▶ **Input data**
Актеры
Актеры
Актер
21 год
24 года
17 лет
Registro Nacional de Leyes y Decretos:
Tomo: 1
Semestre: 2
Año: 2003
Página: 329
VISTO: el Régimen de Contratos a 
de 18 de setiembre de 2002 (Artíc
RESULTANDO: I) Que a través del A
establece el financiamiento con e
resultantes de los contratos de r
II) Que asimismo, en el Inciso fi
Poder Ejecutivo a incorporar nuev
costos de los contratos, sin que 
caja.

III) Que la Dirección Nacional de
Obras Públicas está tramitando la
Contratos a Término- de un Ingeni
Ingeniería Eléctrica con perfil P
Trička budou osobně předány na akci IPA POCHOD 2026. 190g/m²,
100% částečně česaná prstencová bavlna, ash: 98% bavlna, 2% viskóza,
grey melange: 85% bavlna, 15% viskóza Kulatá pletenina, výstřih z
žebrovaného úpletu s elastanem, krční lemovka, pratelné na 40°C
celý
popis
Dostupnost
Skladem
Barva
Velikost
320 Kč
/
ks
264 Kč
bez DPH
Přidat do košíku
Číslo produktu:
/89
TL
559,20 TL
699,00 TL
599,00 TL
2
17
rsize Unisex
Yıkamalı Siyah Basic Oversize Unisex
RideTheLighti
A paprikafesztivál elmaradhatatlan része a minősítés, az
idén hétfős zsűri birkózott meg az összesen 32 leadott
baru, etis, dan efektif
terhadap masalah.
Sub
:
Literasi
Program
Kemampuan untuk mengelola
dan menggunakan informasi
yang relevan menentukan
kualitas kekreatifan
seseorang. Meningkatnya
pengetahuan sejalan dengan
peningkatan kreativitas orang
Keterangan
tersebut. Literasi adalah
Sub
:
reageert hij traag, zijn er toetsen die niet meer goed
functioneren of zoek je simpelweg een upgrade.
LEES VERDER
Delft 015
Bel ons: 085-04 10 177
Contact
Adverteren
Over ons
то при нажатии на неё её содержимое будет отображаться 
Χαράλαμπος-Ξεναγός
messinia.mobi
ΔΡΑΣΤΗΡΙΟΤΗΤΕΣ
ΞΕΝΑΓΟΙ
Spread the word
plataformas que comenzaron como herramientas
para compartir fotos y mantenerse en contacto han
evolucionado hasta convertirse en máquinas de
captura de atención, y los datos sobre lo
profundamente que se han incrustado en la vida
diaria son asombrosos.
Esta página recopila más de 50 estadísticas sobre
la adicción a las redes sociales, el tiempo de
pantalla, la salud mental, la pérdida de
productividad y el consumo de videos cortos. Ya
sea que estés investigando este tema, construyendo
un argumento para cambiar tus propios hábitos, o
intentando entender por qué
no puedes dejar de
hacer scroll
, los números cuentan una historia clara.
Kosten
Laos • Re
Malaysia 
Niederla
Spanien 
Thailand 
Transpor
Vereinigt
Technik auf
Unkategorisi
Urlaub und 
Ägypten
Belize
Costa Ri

▶ **Problem requirements**
Beginning at the line that contains "hacer scroll", give again every line down to the end of the material, exactly as written, and stop there.

▶ **Expected answer**
hacer scroll
, los números cuentan una historia clara.
Kosten
Laos • Re
Malaysia 
Niederla
Spanien 
Thailand 
Transpor
Vereinigt
Technik auf
Unkategorisi
Urlaub und 
Ägypten
Belize
Costa Ri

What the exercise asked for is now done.